MED diets’ effects on microbial genera and metabolic pathways. A Heatmap of changes in genus-level bacteria by lifestyle intervention group, for taxa with significant time*group interaction. For each cell, colors indicate the within-group change coefficient over time and asterisks denote significance. Black-White annotations on the left denote the significance of between-group change difference (by MaAsLin2 time*group interaction). B Green-MED was distinguished by several changes, including an increase in Prevotella abundance and a decrease in Bifidobacterium. C Heatmap of changes in metabolism-related KEGG modules by lifestyle intervention group, for pathways with significant time*group interaction. For each cell, colors indicate the within-group change coefficient over time and asterisks denote significance. Black-white annotations on the left denote the significance of between-group change difference (by MaAsLin2 time*group interaction). Colors on the left denote the metabolism category.
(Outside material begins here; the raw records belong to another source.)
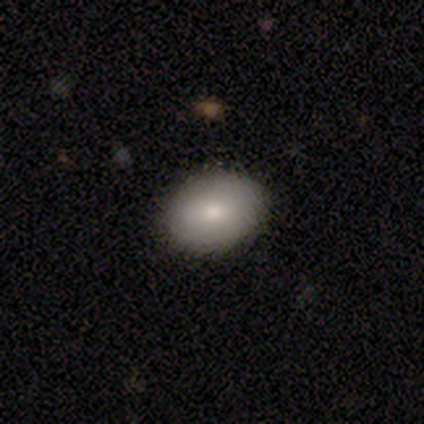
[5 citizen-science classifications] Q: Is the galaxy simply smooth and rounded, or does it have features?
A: smooth — 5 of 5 (100%).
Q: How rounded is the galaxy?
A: in between — 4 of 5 (80%).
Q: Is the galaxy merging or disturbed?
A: none — 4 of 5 (80%).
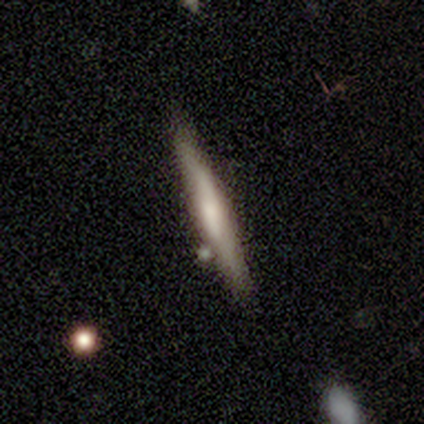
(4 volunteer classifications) This appears to be a smooth galaxy with no disk features (50%, tied with featured or disk) that is cigar-shaped (100%). Merging: none (50%).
D The Green-MED diet was associated with increased BCAA degradation pathways and decreased BCAA biosynthesis. ****FDR < 0.001, ***FDR < 0.01, **FDR < 0.05, *FDR < 0.25

Comparing changes in microbial metabolic pathways (KEGG modules) that utilize dietary components (i.e., carbohydrate, lipid, amino acid metabolism), we found a stepwise increase in BCAA degrading pathways (isoleucine degradation, Kendall tau; P = 0.02) and a decrease in pathways of BCAA biosynthesis (valine and isoleucine biosynthesis, Kendall tau; P < 0.05) comparing MED diet groups to the HDG group. MED diet interventions also led to an enrichment in lipid metabolizing pathways, possibly due to the increased lipid intake and decreased carbohydrate intake commensurate with MED diets (Fig. 3C, D).

The beneficial effects of MED diets on cardiometabolic risk factors were attributable to plant-sourced components

To examine the effects of plant-enriched and meat-depleted diets on cardiometabolic markers, we evaluated the 6-month change in a graded manner across the dietary groups. Among 47 blood biomarkers and anthropometric measurements, significant effects of the dietary intervention were found in 21 (Kendall tau, FDR-corrected q < 0.25). As we recently reported, the Green-MED diet led to the greatest body-weight reduction (−6.5%), followed by MED (−5.4%) and the HDG group (−1.58%, q < 0.001) [8]. Similar cross-group trends were observed in the reduction of Framingham risk score, waist circumference, mean arterial pressure, and homoeostatic model assessment of insulin resistance (HOMA-IR) (Fig. 4), along with diet-related markers of iron, vitamin D3, and folic acid, the latter being of interest as an established biomarker of green leaf consumption [38].

Fig. 4
figure 4

Six-month changes in cardiometabolic markers and their associations with changes in global microbiome composition. Left: Forest plot of percent change in cardiometabolic health markers following 6 months of dietary intervention across groups. Significant changes in biomarkers are shown (FDR-corrected P Kendell tau < 0.25). Right: Associations between changes in the corresponding biomarker on the left and composition change (log2 fold change of all ASVs) by performing PERMANOVA test on a Euclidean distance matrix. The Green-MED diet improved cardiometabolic health, with changes in a subset of biomarkers, including body weight, waist circumference, blood pressure, and glycemic profile, being associated with microbiome compositional shift. ****FDR < 0.001, ***FDR < 0.01, **FDR < 0.05, *FDR < 0.25. FRS, Framingham Risk Score; GGT, gamma glutamyl transferase; SBP/DBP, systolic/diastolic blood pressure; MAP, mean arterial pressure; HDG, healthy dietary guidance; HDLc, high-density lipoprotein cholesterol; HOMA-IR, homoeostatic model assessment of insulin resistance; LDLc, low-density lipoprotein cholesterol; MED, Mediterranean; TC, total cholesterol; TG, triglycerides

Evaluating the association between changes in biomarkers and shifts in microbiome composition (assessed by 16S rRNA sequencing), body-weight change explained the highest proportion of variation (0.9%). Significant associations with compositional changes were observed in the change in several biomarkers, including plasma leptin (0.7%), waist circumference (0.66%), systolic blood pressure (0.5%), HOMA-IR (0.5%), and Framingham risk score (0.65%, Fig. 4).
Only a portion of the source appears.